━━━━━ Dataset excerpts ━━━━━
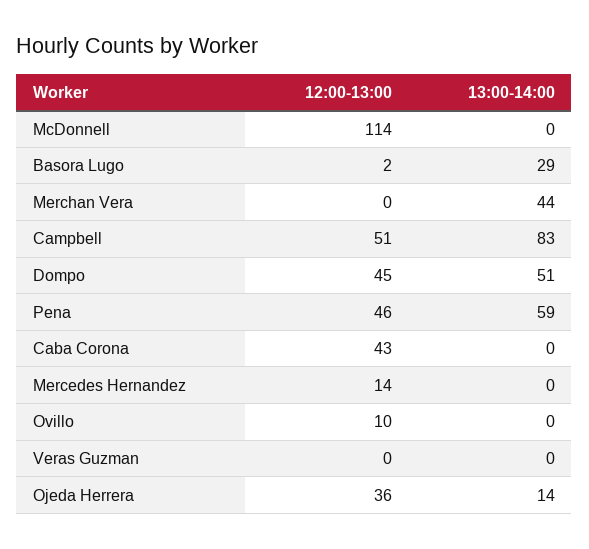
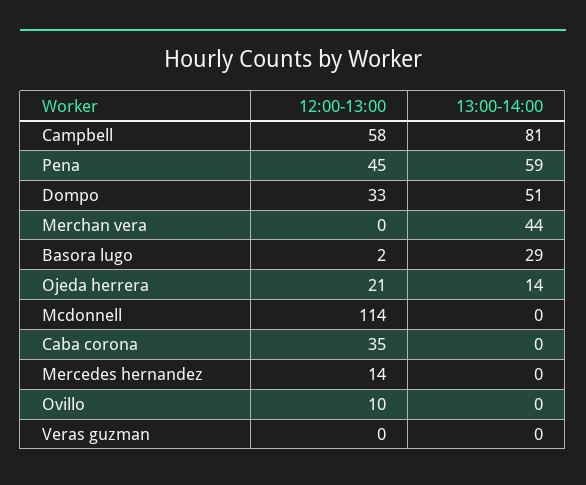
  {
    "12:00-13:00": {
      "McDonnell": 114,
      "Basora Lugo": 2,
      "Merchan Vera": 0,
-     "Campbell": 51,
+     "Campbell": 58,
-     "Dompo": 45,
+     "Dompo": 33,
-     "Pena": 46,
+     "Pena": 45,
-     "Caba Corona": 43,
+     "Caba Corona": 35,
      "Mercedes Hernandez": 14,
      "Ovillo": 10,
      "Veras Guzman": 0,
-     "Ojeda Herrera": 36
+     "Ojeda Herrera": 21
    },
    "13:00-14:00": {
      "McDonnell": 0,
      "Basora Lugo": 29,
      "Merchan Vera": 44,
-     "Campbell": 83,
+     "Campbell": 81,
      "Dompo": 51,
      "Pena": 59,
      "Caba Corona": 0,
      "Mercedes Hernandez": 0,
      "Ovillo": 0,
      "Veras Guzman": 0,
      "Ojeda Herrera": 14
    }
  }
━━━━━
━━━━━ Dataset excerpts ━━━━━
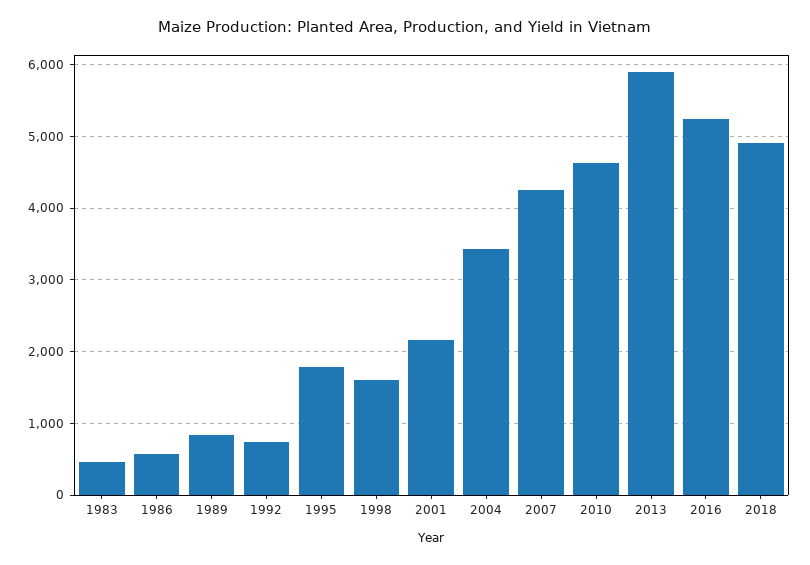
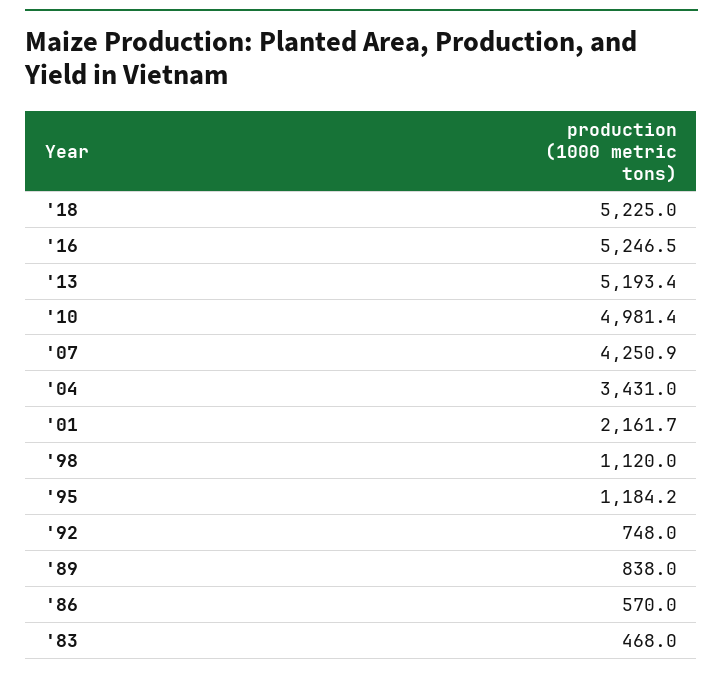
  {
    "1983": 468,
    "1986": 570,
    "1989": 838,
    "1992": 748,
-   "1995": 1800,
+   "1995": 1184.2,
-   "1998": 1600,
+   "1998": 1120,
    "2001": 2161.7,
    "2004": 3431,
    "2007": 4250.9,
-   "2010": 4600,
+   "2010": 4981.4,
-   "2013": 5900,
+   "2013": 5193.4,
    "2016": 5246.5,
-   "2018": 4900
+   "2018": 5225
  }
━━━━━
▶ **Work item**
List each line in the listing that contains the string "Hernandez".

▶ **Result**
      "Mercedes Hernandez": 14,
      "Mercedes Hernandez": 0,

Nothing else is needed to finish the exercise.